With the Wanamaker Trophy alongside him at his news conference yesterday evening, he acknowledged that number to have been “under par on each nine.” He was one under on the front and even par on the back for a 69 that was enough for his 13th major title, five short of Jack Nicklaus’s record. With 13 triumphs in 44 majors, he’s ahead of the Golden Bear’s pace (it took Nicklaus 53 majors to win 13).

But like all golfers, Woods had to lose to learn that art of winning. Of his 264 events as a pro, he has won 79 (52 on the PGA Tour), but there were 185 that he didn’t win. And for all his amateur and junior success, including a six-year streak of three United States Amateurs and three United States Juniors, there were many more tournaments that he did not win.

“I think it’s a process of learning,” he said. “A lot of junior and amateur events I played in, I didn’t win that many. But you live and learn. You apply that knowledge. And over the years when I’ve put myself in position to win, I think I’ve done a better job of that as I’ve matured.”

Of Woods’s 13 majors, only two went to a playoff. At the 2000 P.G.A. Championship at Valhalla in Louisville, Ky., he had to birdie the last two holes for a 67 to create a three-hole playoff with Bob May, who shot 66; Woods’s birdie on the first extra hole proved to be the difference. At his 2005 Masters sudden-death playoff with Chris DiMarco, he won with a birdie on the first extra hole, the 18th at Augusta National.

Equally remarkable, Woods has lost only 6 of 52 events worldwide after holding or sharing the 54-hole lead: three on the PGA Tour (the Quad Cities in 1996 to Ed Fiori and the Tour Championship in 2000 to Phil Mickelson and in 2004 to Retief Goosen) and three elsewhere (the Deutsche Bank-SAP in 2000 to Lee Westwood, the Dubai Desert Classic in 2004 to Thomas Bjorn and the Dunlop Phoenix last year to Padraig Harrington in a playoff).



On his arrival here, Woods knew the naysayers were chirping that Southern Hills didn’t set up well for his game. He didn’t play well here in the 2001 Open, tying for 12th, or as a rookie pro in the 1996 Tour Championship, tying for 21st. But he silenced them yesterday.

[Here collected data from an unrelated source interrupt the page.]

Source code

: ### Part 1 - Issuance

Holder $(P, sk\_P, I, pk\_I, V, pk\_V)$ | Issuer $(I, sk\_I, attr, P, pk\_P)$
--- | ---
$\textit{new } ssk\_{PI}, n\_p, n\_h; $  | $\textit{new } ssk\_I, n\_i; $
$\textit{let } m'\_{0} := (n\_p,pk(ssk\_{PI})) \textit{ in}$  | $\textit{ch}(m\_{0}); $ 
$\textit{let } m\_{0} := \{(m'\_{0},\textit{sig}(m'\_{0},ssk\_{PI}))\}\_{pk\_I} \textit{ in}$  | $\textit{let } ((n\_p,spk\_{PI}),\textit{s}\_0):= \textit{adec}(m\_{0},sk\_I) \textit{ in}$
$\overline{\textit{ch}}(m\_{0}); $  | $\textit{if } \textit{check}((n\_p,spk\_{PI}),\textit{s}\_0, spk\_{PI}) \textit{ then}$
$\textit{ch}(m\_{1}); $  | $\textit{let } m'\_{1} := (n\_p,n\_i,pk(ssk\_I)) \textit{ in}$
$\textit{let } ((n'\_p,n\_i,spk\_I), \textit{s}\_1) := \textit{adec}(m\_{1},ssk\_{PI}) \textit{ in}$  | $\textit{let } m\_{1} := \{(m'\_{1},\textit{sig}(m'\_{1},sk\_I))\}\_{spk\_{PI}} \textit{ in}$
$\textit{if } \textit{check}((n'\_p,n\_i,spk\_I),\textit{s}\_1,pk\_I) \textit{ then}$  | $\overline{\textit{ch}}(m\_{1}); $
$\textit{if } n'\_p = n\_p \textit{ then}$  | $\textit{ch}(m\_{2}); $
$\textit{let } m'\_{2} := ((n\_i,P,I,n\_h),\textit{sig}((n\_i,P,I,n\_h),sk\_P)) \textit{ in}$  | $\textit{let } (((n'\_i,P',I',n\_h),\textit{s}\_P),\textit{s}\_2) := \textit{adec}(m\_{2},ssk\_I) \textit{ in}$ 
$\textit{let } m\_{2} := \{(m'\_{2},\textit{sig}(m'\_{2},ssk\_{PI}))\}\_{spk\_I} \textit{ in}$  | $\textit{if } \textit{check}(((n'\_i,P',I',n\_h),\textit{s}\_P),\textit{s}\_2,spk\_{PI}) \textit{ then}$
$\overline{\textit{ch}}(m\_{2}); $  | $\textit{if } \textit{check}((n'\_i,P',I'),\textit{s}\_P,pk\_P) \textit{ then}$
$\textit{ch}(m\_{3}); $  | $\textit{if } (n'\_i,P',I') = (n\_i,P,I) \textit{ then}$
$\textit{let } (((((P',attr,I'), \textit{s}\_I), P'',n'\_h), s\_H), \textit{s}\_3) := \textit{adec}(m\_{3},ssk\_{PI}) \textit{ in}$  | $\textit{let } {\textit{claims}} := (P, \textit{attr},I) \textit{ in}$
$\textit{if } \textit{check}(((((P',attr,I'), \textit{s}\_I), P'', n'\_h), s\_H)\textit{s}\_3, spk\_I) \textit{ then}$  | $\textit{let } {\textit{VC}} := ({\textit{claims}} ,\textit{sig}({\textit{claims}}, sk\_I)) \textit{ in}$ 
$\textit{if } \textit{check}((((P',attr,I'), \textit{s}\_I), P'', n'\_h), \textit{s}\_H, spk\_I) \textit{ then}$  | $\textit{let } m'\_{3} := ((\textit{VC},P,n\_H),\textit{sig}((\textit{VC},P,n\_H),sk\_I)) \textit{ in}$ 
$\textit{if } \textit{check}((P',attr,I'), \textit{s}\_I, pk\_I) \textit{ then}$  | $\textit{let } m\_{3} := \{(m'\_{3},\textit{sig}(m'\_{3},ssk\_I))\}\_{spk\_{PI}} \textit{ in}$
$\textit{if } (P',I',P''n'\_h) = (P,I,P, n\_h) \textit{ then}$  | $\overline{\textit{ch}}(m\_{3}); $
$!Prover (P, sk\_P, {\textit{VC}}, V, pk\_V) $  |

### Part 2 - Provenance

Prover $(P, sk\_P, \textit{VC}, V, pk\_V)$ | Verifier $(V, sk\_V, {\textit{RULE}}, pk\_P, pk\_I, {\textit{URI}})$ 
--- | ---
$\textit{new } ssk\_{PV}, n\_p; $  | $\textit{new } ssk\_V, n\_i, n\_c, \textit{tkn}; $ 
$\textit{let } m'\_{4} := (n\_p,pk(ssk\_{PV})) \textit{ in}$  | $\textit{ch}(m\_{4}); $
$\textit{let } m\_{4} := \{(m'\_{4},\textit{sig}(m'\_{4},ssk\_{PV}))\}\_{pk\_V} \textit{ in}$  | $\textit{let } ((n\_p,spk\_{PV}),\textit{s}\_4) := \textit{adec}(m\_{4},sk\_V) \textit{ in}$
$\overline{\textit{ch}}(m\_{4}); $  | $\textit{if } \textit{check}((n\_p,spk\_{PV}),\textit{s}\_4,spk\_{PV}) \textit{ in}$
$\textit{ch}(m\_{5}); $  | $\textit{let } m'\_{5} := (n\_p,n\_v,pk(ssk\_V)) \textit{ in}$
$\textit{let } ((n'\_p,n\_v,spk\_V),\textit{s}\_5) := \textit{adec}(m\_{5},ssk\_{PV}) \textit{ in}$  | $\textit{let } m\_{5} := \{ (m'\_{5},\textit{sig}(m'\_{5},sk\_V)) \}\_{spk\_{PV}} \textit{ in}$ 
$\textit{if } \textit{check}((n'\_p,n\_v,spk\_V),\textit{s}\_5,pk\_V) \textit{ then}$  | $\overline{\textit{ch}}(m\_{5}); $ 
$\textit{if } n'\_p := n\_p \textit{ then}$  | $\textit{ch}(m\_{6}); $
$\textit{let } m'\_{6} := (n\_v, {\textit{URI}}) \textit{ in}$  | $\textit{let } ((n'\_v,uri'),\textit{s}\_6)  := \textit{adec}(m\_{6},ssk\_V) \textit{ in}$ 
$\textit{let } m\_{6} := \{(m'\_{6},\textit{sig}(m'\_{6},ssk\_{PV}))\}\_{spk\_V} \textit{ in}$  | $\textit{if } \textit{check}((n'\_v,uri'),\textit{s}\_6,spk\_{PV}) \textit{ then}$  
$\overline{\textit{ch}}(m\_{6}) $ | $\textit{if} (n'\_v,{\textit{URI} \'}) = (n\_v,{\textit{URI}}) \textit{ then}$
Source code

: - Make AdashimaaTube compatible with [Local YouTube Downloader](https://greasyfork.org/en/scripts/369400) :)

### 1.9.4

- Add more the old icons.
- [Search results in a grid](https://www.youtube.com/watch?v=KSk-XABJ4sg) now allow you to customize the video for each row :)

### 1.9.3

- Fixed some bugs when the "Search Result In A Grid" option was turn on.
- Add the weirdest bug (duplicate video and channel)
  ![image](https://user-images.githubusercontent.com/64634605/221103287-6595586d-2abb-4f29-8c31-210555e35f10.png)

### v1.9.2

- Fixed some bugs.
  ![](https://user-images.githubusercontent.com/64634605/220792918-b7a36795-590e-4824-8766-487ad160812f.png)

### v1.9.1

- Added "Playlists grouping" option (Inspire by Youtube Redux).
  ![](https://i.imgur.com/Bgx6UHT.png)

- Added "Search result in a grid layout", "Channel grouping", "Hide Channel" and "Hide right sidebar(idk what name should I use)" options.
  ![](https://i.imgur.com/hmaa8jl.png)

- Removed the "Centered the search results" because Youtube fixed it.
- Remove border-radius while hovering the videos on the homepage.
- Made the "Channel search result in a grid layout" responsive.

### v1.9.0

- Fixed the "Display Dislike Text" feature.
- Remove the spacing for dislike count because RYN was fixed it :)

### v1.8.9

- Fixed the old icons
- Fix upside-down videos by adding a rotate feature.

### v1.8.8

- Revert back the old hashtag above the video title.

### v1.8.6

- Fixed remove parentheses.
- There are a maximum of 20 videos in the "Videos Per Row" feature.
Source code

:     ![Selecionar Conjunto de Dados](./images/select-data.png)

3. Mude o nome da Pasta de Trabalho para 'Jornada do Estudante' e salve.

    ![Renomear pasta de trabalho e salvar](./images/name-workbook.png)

After a tie for second at the Masters, another tie for second at the United States Open at Oakmont and a depressing tie for 12th at the British Open at Carnoustie, he was facing a rare empty year in the majors. But now all those naysayers will be wondering if he can complete a pro Grand Slam, maybe next year.

Besides the Masters at Augusta National, where he’s won four times, next year’s United States Open will be at Torrey Pines outside San Diego, where he has won five Buick Invitationals; the British Open will be at Royal Birkdale, where he finished third in 1998; and the P.G.A. will be at Oakland Hills outside Detroit, where as a 20-year-old amateur in 1996 he tied for 82nd in the United States Open.

With the golf planets seemingly aligned for Tiger Woods, all he has to do in any of next year’s majors is get the 54-hole lead. After that, he’ll know what to do.